Salmonella is an intracellular pathogen that infects a wide range of hosts and can survive in macrophages. An essential mechanism uses by the macrophages to eradicate Salmonella is production of reactive oxygen species. Here, we used proteogenomics to determine the candidate genes and proteins that have a role in resistance of S. Typhimurium to H2O2. For Tn-seq, a highly saturated Tn5 insertion library was grown in vitro under either 2.5 (H2O2L) or 3.5 mM H2O2 (H2O2H). We identified two sets of overlapping genes that are required for resistance of S. Typhimurium to H2O2L and H2O2H, and the results were validated via phenotypic evaluation of 50 selected mutants. The enriched pathways for resistance to H2O2 included DNA repair, aromatic amino acid biosynthesis (aroBK), Fe-S cluster biosynthesis, iron homeostasis and a putative iron transporter system (ybbKLM), flagellar genes (fliBC), H2O2 scavenging enzymes, and DNA adenine methylase. Proteomics revealed that the majority of essential proteins, including ribosomal proteins, were downregulated upon exposure to H2O2. A subset of proteins identified by Tn-seq were analyzed by targeted proteomics, and 70 % of them were upregulated upon exposure to H2O2. The identified candidate genes will deepen our understanding about mechanisms of S. Typhimurium survival in macrophages, and can be exploited to develop new antimicrobial drugs.

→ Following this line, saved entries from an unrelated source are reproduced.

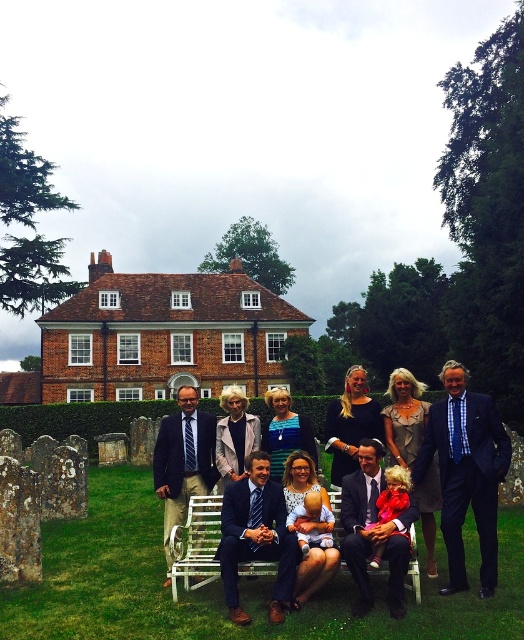
Between dark blue suit at center and white wood bench at center, which one is positioned higher?

Positioned higher is dark blue suit at center.

Describe the element at coordinates (468, 481) in the screenshot. I see `dark blue suit at center` at that location.

Identify the location of dark blue suit at center. This screenshot has height=640, width=524. (468, 481).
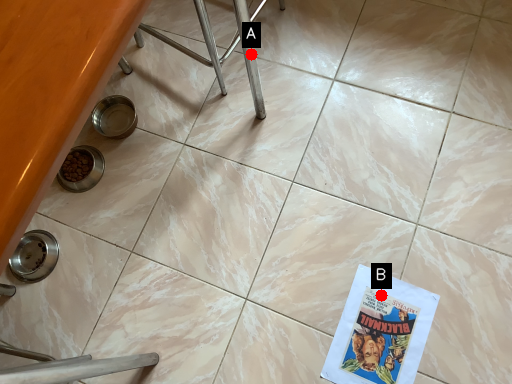
Question: Two points are circled on the image, labeled by A and B beside each circle. Which point appears farthest from the camera in this image?

Choices:
 (A) A is further
 (B) B is further

Answer: (A)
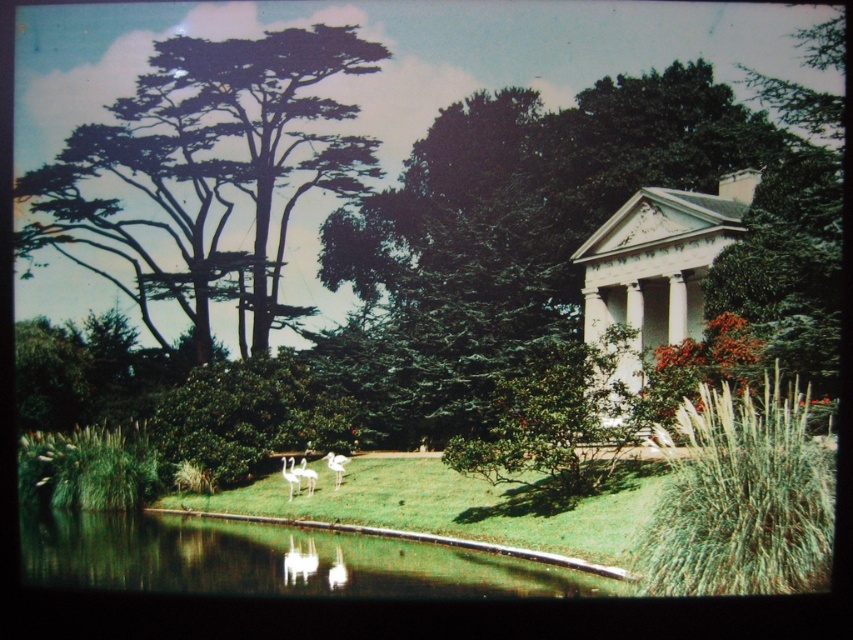
Does clear water at pond center have a lesser width compared to white glossy gazebo at right?

No, clear water at pond center is not thinner than white glossy gazebo at right.

Is clear water at pond center to the right of white glossy gazebo at right from the viewer's perspective?

No, clear water at pond center is not to the right of white glossy gazebo at right.

Does point (248, 573) lie in front of point (584, 337)?

Yes, it is.

Where is `clear water at pond center`? clear water at pond center is located at coordinates click(276, 561).

Can you confirm if green textured tree at upper left is thinner than white glossy gazebo at right?

No.

Image resolution: width=853 pixels, height=640 pixels. What do you see at coordinates (209, 168) in the screenshot?
I see `green textured tree at upper left` at bounding box center [209, 168].

Locate an element on the screen. green textured tree at upper left is located at coordinates (209, 168).

Can you confirm if white fluffy swan at center is thinner than white feathered flamingo at center?

Incorrect, white fluffy swan at center's width is not less than white feathered flamingo at center's.

Which of these two, white fluffy swan at center or white feathered flamingo at center, stands shorter?

Standing shorter between the two is white fluffy swan at center.

Is point (305, 476) positioned after point (281, 458)?

No, it is in front of (281, 458).

In order to click on white fluffy swan at center in this screenshot , I will do `click(305, 474)`.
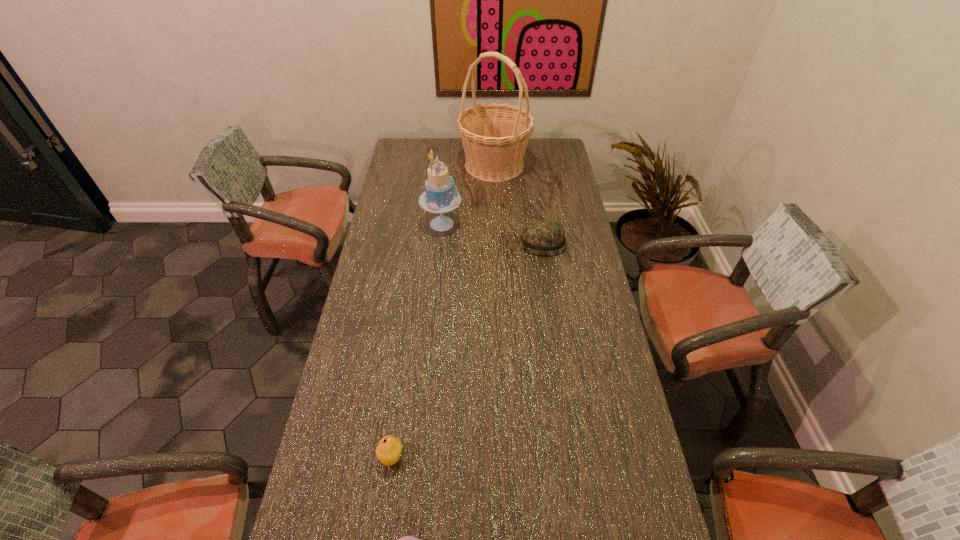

* Grew Salmonella Typhimurium under H2O2 till mid-exponential phase * Constructed Tn5 mutant library * Measured growth responses of S. Typhimurium to H2O2 * Selected the mutant library for Tn-seq analysis * Prepared Tn-seq amplicon libraries * Evaluated phenotypic individual single deletion mutants * Protein extracts were analyzed by shotgun proteomics using Bruker Amazon SL ion trap with calptive spray source (LC-ESI-MS/MS) and targeted selected number of proteins using Shimadzu 8050 QQQ based on Tn-seq data shotgun proteomics data.